この合意によれば、森永乳業は、インドネシアの法律に従って、同国の生物遺伝資源を用いて腸内細菌の研究を進めることが正式に認められています。インドネシアでは、生物多様性条約(CBD)および名古屋議定書の批准に基づき、生物遺伝資源の利用は厳格に管理されており、政府からの事前の許可が必要です。この制度において、生物資源から得た利益の適切な配分も求められています。

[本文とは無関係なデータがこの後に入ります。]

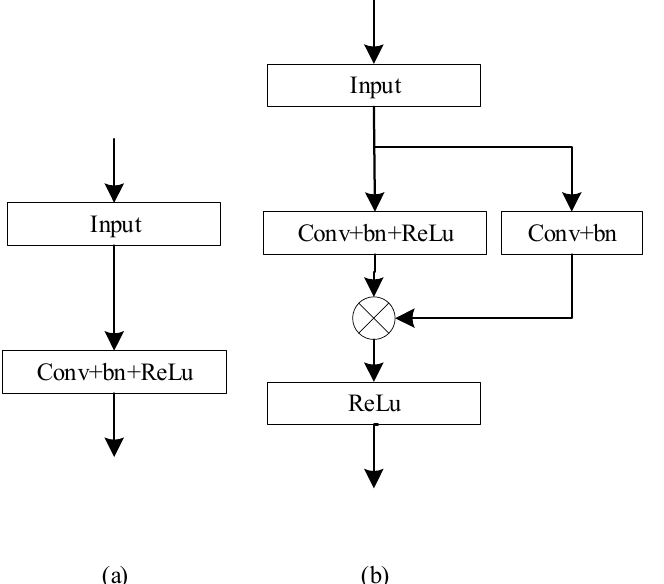
Figure 4. Before and after the introduction of the RCB module: ( a ) traditional network; ( b ) residual network.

腸内細菌は、人の健康において非常に重要な役割を果たしていることが広く知られており、特にビフィズス菌は、腸内のバランスを整える「善玉菌」として重要視されています。森永乳業は、1960年代以来、ビフィズス菌の研究に取り組んでおり、取得した知見を基に、育児用ミルクの開発を進めています。今回の合意では、インドネシア国内の大学や研究機関と連携し、腸内細菌の臨床エビデンスを確立することが目指されます。
共同研究の意義
モダンな育児環境において、母乳の重要性が再認識されていますが、育児用ミルクもまた、赤ちゃんにとっての栄養源として欠かせない存在です。森永乳業は、インドネシアの市場における立場を強化することで、同国の乳幼児の健康的な成長をサポートすることを志向しています。インドネシアの育児用ミルク市場は急成長を見せており、その規模は年間約22万トンと、日本の約10倍に相当します。
森永乳業は、同国での臨床エビデンスの提供や腸内細菌叢分析における技術支援を通じて、持続可能な研究基盤の構築を目指しています。また、地域のニーズに応じた製品の開発も進め、乳幼児に向けた最良の栄養環境を提供することを目指します。
森永乳業のビジョン
森永乳業は、2029年までに海外売上高比率を15%以上に引き上げることを目標に掲げており、特にアジア市場において自社の存在感を高める戦略を展開しています。インドネシアでの育児用ミルク事業の強化は、このビジョンの重要な一環です。これまでに40年以上にわたり、インドネシア向けに育児用ミルクを提供してきた経験を基に、今後も同国の発展に寄与することを目指しています。
このように、森永乳業の取り組みは、ただ単に研究を進めるだけではなく、インドネシアの社会全体に好影響をもたらすものとなります。今後の動向に注目していきましょう。